FBI Warning—Major Problem With Apple’s iPhone Encryption

FBI warns on encryption.

NurPhoto via Getty Images

The encryption on your iPhone is under threat — don’t believe headlines that suggest otherwise. What happens over the next 12-months will define the future of personal data security on smartphones, and once that security bubble bursts, it’s game over.

Apple’s encryption is headline news courtesy of the U.K.’s secret/not secret Technical Capability Notice that demanded access to end-to-end encrypted backups in iCloud. And that demand reportedly applied whether or not users are based in the U.K.

ForbesYour PayPal Account Is Under Attack If You See This MessageBy Zak Doffman

Because data is end-to-end encrypted, Apple can’t access it even if ordered by a court. Warrant-proof encryption “is a major public safety problem,” law enforcement warns, creating “lawless digital spaces where bad actors are sexually exploiting children, conducting human trafficking, sharing terrorist propaganda, and distributing drugs like deadly fentanyl while evading law enforcement detection.”

That statement doesn’t come from U.K. law enforcement — it comes from the FBI, which warns of “real-world impacts to American families” and that “lawful access to digital evidence and threat information is rapidly eroding — fast approaching a tipping point — because digital service providers and device manufacturers are increasingly deploying and aggressively marketing warrant-proof encryption features.”

Apple’s fully encrypted iCloud data storage is called Advanced Data Protection, which the iPhone-maker advertises as offering “our highest level of cloud data security and protects the majority of your iCloud data using end-to-end encryption.” That means “no one else can access your end-to-end encrypted data, not even Apple.”

That’s what the bureau means by “deploying and aggressively marketing warrant-proof encryption.” The FBI says it is “a strong advocate for the wide and consistent use of responsibly managed encryption — encryption that providers can decrypt and provide to law enforcement when served with a legal order.”

The bureau says Apple and other tech companies “are in the best position to design and implement solutions for each of their products that maximize security and privacy while ensuring lawful access.” That’s precisely what the U.K. has demanded of Apple.

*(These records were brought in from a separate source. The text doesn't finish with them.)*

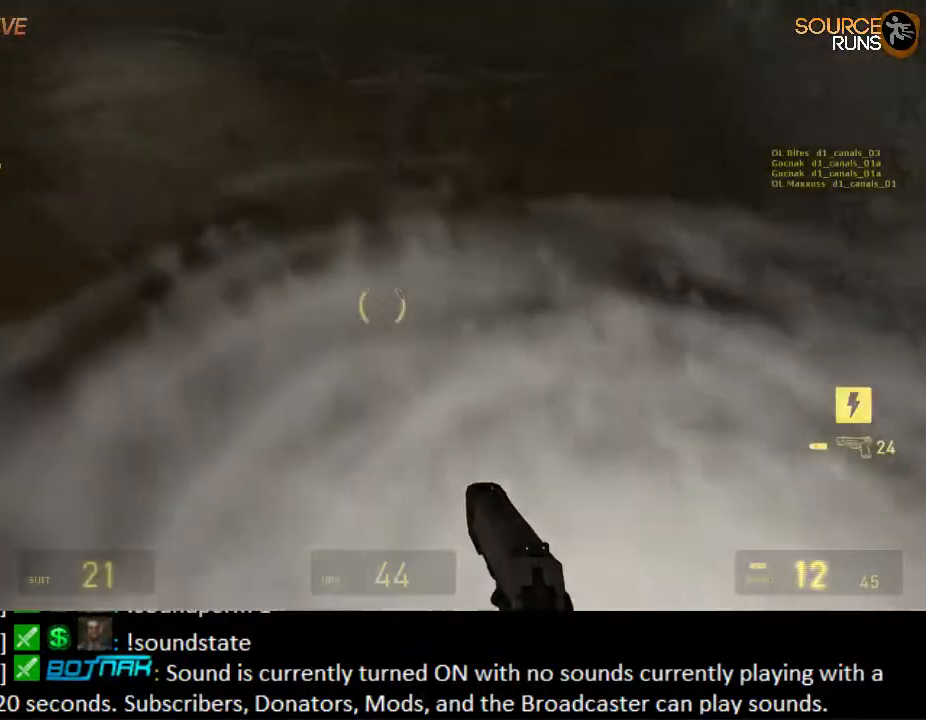
{"keys": ["a", "ctrl", "space", "w"], "mouse": [], "events": [[300, "a", "down"], [433, "w", "down"]]}
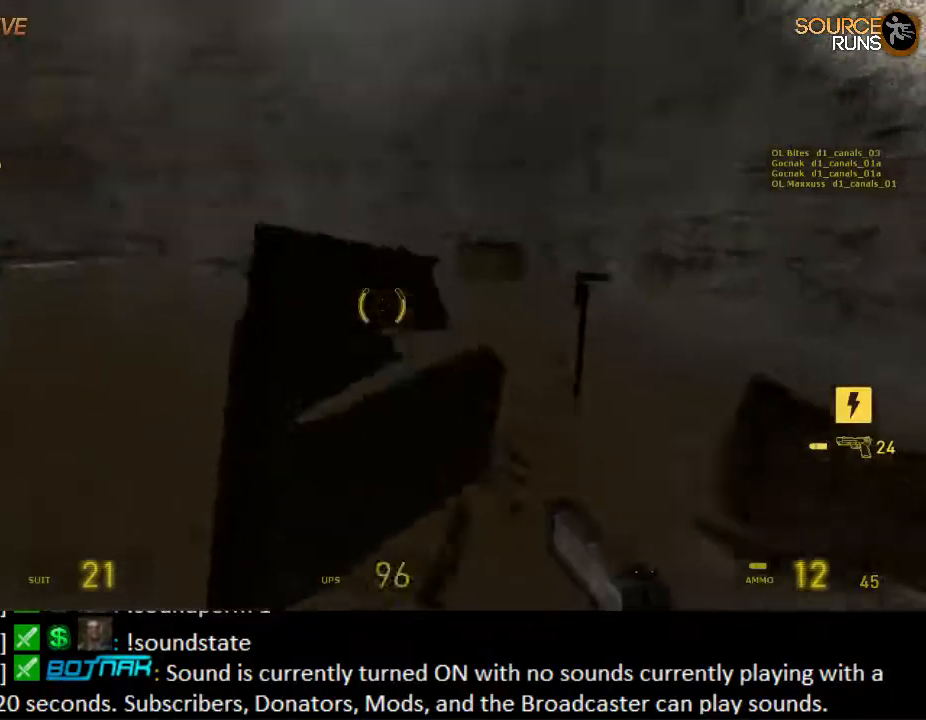
{"keys": ["a", "ctrl", "space"], "mouse": [], "events": [[217, "r", "down"], [317, "r", "up"], [350, "w", "up"]]}
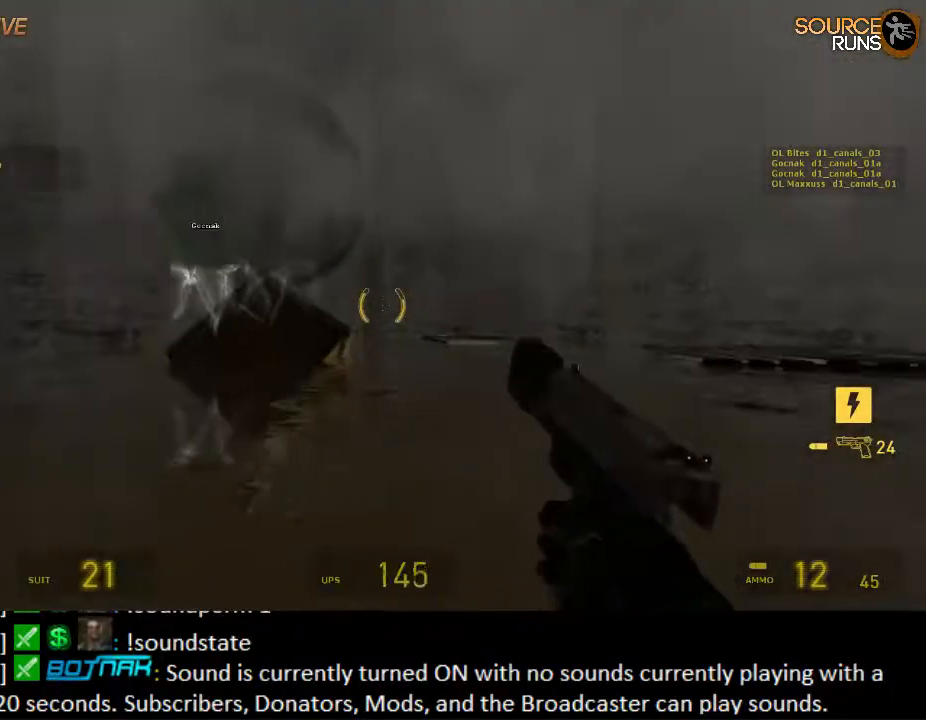
{"keys": ["ctrl", "space", "w"], "mouse": [], "events": [[17, "w", "down"], [83, "a", "up"]]}
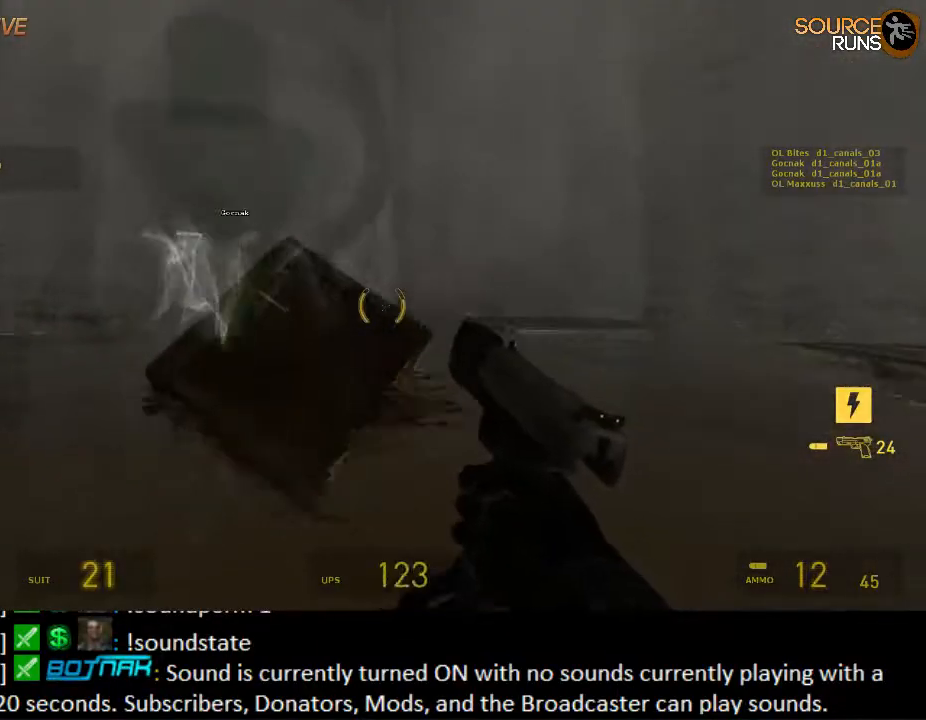
{"keys": ["ctrl", "space"], "mouse": [], "events": [[33, "e", "down"], [67, "w", "up"], [133, "e", "up"], [167, "d", "down"], [233, "mouse_left", "down"], [333, "mouse_left", "up"], [500, "d", "up"]]}
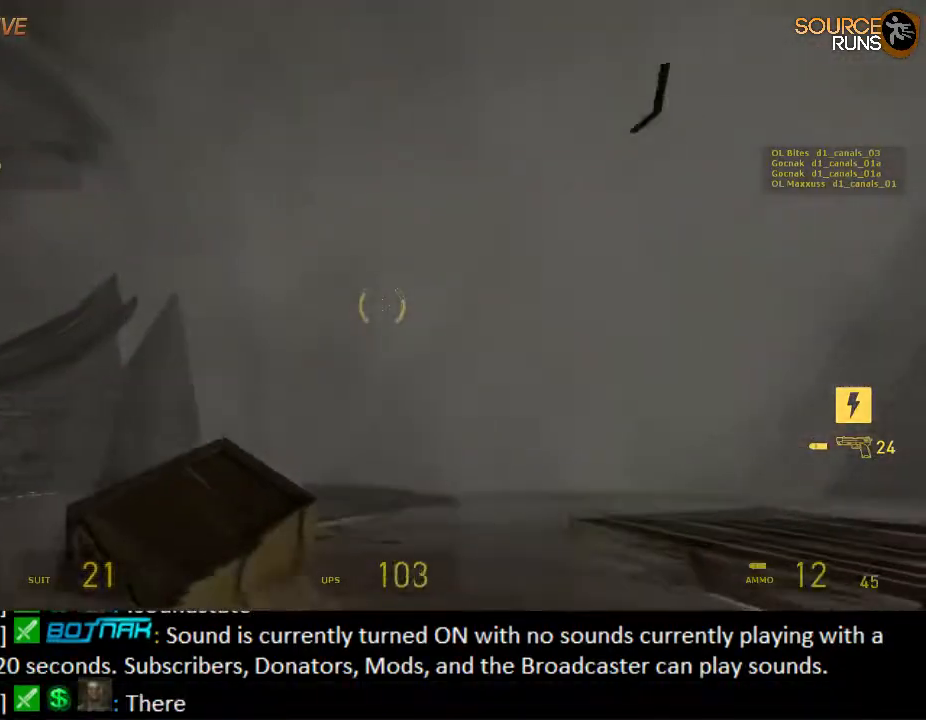
{"keys": ["ctrl", "space"], "mouse": [], "events": [[200, "a", "down"], [200, "s", "down"], [233, "a", "up"], [350, "s", "up"]]}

When Tulsi Gabbard posted on X that “I’ve been working closely with our partners in the UK, alongside @POTUS and @VP, to ensure Americans’ private data remains private,” it doesn’t mean U.K. citizens won’t still be affected by the TCN.

It’s also notable that in December, when the FBI warned U.S. citizens to use encrypted messaging in the wake of Salt Typhoon, the bureau clarified that warning, telling me it means “responsibly managed encryption,” which means lawful access.

The risk is that if one government successfully manages to break the encryption bubble, be that the U.K. or Australia or France or even the whole European Union, it will be too easy for security agencies elsewhere — including in the U.S. to demand the same.

The FBI says “U.S. tech companies will be at a disadvantage globally if they don’t take this opportunity to lead the development of lawful access standards both here and abroad. American technology products and services were popular and broadly adopted worldwide long before warrant-proof encryption became widespread.”

This debate is binary. Either devices and personal cloud backups can be protected from any form of third-party access — be that tech companies or law enforcement — or they can’t. It’s the same with the argument around device-side screening of secure messages, which is why any form of edge content filtering could be dangerously expanded.

Yes, the U.K. may be restricted from accessing U.S. data, but the argument is much bigger than just that one aspect. The U.K move is the beginning, not the end.

ForbesMicrosoft Confirms $61 Windows Update Fee Starts In 5 WeeksBy Zak Doffman

The FBI says it wants U.S. tech “to lead the world in developing effective technical solutions that provide security, promote privacy, and provide for lawful access. Many other countries essential to the global market, including the United Kingdom, Australia, India, and Brazil, have or are seeking similar frameworks to address lawful access.”

The current U.S. administration is not pushing to break encryption, but the FBI’s position is unchanged. If the U.K. and others are successful in forcing Apple and others to change their red lines, the politics will quickly change.